The one I’ve been dreading as much as desperately needing to confess.
Paige Montgomery has been a fixture in my life since I was ten years old and she told me my waltz jumps weren’t just atrociously executed but actually made her physically ill to witness.
It was my first day at Charmed Athletics and I really wanted to make a good impression, prove I belonged at this organization.
Only, I made myself so nervous that I couldn’t land a fucking waltz.
After my fifth attempt, resulting in me clumsily catching myself before I ate ice for breakfast, a young, intense even back then, Paige Montgomery skated over to me in her lavender outfit with severe expression that could rival even the most intimidating coach’s, and told me that I was basically awful.
Maybe I should’ve hated her on the spot. I’d never been good at being a team player, had come in with the mindset to impress, and there she was, this prissy little girl who could fit in my pocket, telling me just how bad I was.

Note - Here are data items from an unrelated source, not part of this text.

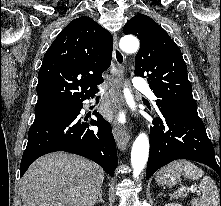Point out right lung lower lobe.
I'll use <instances>...</instances> for the list:
<instances>
[{
  "instance_id": "98d812e1",
  "label": "right lung lower lobe",
  "mask_w": 221,
  "mask_h": 206,
  "mask_svg": "<svg viewBox=\"0 0 221 206\" xmlns=\"http://www.w3.org/2000/svg\"><path fill=\"white\" fill-rule=\"evenodd\" d=\"M82 101L75 104L71 111L34 120L21 160L20 177L37 158L55 151H66L93 160L113 176L117 151L111 125L96 111L97 120L86 122L87 119H79ZM90 125L97 126L98 130H90Z\"/></svg>"
}]
</instances>
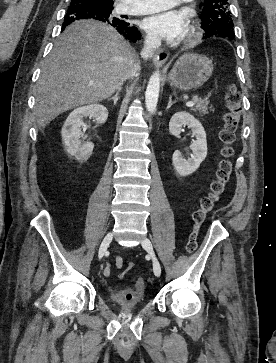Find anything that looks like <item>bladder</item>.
<instances>
[{"label":"bladder","mask_w":276,"mask_h":363,"mask_svg":"<svg viewBox=\"0 0 276 363\" xmlns=\"http://www.w3.org/2000/svg\"><path fill=\"white\" fill-rule=\"evenodd\" d=\"M109 298L124 308L140 306L144 302V289L139 285L111 289Z\"/></svg>","instance_id":"31cf9c89"}]
</instances>
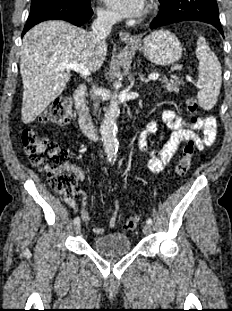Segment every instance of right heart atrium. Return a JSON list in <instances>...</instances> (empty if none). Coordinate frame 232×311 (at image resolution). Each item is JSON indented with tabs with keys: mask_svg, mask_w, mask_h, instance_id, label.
Listing matches in <instances>:
<instances>
[{
	"mask_svg": "<svg viewBox=\"0 0 232 311\" xmlns=\"http://www.w3.org/2000/svg\"><path fill=\"white\" fill-rule=\"evenodd\" d=\"M97 14L99 20L107 24L114 22L116 19L115 14L106 8H99Z\"/></svg>",
	"mask_w": 232,
	"mask_h": 311,
	"instance_id": "obj_1",
	"label": "right heart atrium"
}]
</instances>
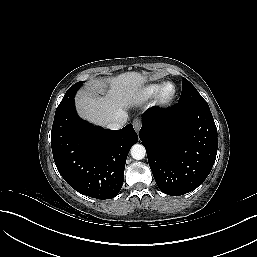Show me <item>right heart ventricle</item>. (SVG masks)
Here are the masks:
<instances>
[{"label":"right heart ventricle","mask_w":257,"mask_h":257,"mask_svg":"<svg viewBox=\"0 0 257 257\" xmlns=\"http://www.w3.org/2000/svg\"><path fill=\"white\" fill-rule=\"evenodd\" d=\"M164 85V83H152L148 84L144 87H142L137 94L135 95V98L139 101H145L151 97H153L157 92L161 89V87Z\"/></svg>","instance_id":"obj_1"}]
</instances>
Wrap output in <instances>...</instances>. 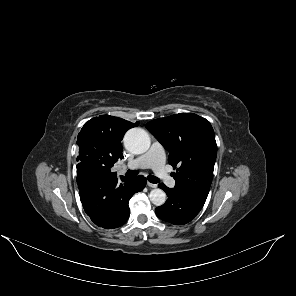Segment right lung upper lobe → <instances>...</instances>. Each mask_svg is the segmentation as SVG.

But instead, I laughed. And she smiled.
I fell in love with her that day, and I’ve loved her ever since.
She’s staring at me, waiting.
Tell. Her.
I take a deep, painful breath. “Because I was so in love with you, it was destroying me.”
CHAPTER FOURTEEN
paige
Nate’s confessionis a bomb to my thoughts, destroying any response I might’ve had as I sit here and stare at him, numbly.
Unable to comprehend what he just said.
Save for the aggressive drum of my pounding heart, there is no other noise in the room. Silence like I’ve never heard, the kind that sits in the untouched parts of the mountains, descends upon us. Even Snowball has stopped his exploration of the Christmas tree. The ornaments still. As if he, too, has been stunted by shock, sensing a change in the air.
Nate watches me with concentrated focus, leaving his words to sit between us. Letting me slowly digest them as the debris begins to settle—both of us holding our breaths, waiting to see the aftermath.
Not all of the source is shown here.